What number of lines in the data below contain the string "aligned"? Answer with that number alone.

Collected data:
>>>>

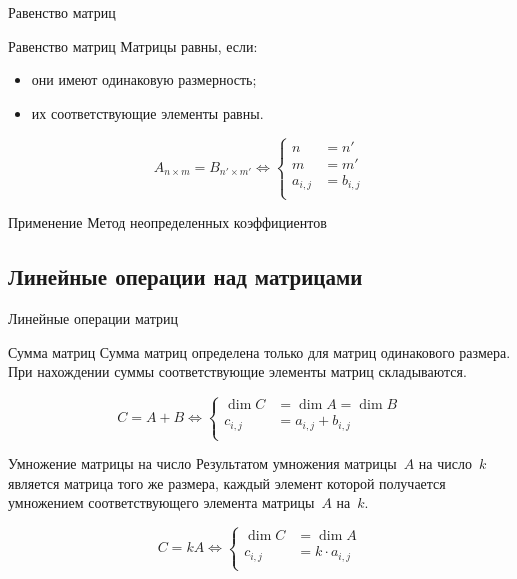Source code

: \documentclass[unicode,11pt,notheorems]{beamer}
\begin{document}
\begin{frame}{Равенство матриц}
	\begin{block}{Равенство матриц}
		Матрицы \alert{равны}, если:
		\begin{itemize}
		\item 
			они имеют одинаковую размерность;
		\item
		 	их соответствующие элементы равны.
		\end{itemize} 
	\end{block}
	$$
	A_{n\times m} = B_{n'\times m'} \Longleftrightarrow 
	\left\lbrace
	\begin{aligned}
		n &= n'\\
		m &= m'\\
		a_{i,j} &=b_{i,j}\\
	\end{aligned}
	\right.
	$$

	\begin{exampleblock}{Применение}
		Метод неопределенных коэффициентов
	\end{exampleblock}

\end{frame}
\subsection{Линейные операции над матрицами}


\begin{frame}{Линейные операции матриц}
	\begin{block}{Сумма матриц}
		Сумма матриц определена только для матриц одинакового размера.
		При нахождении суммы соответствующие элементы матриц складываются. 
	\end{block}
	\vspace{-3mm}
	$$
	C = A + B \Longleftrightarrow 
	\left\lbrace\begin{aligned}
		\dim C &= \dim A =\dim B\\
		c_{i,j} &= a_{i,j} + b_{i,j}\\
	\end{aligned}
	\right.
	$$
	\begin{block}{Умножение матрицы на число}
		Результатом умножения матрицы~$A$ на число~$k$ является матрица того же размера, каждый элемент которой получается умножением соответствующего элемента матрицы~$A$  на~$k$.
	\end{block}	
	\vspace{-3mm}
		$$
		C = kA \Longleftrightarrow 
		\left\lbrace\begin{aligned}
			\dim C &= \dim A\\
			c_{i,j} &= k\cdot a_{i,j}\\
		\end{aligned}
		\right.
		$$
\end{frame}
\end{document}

<<<<
>>>>

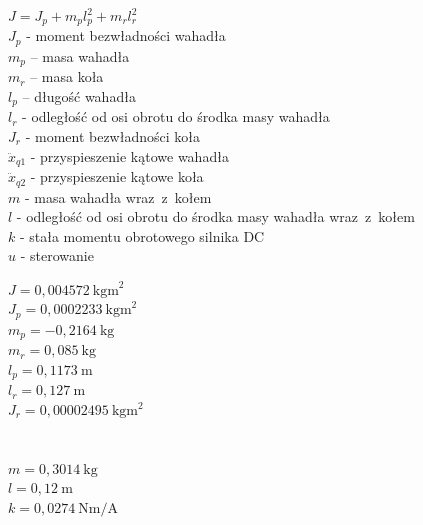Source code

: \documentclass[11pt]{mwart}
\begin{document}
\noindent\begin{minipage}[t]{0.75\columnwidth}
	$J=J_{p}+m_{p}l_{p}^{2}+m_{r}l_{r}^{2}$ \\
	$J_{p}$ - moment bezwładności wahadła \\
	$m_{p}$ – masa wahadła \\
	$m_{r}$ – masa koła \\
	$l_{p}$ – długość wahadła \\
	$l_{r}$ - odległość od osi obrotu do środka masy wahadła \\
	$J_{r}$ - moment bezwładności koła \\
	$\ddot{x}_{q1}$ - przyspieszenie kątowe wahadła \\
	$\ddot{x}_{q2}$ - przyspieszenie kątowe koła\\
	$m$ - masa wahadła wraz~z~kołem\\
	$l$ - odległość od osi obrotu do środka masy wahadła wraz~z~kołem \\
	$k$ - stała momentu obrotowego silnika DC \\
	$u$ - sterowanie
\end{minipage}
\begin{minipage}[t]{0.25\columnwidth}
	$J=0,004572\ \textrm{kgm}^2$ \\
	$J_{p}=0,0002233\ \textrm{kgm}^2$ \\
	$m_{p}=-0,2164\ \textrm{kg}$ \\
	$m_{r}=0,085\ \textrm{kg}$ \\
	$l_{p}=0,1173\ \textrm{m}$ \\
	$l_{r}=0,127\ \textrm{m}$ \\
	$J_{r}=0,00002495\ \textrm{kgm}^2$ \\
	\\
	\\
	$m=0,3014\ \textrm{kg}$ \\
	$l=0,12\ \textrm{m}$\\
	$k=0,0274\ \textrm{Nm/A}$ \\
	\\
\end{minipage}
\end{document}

<<<<

**Output**. 6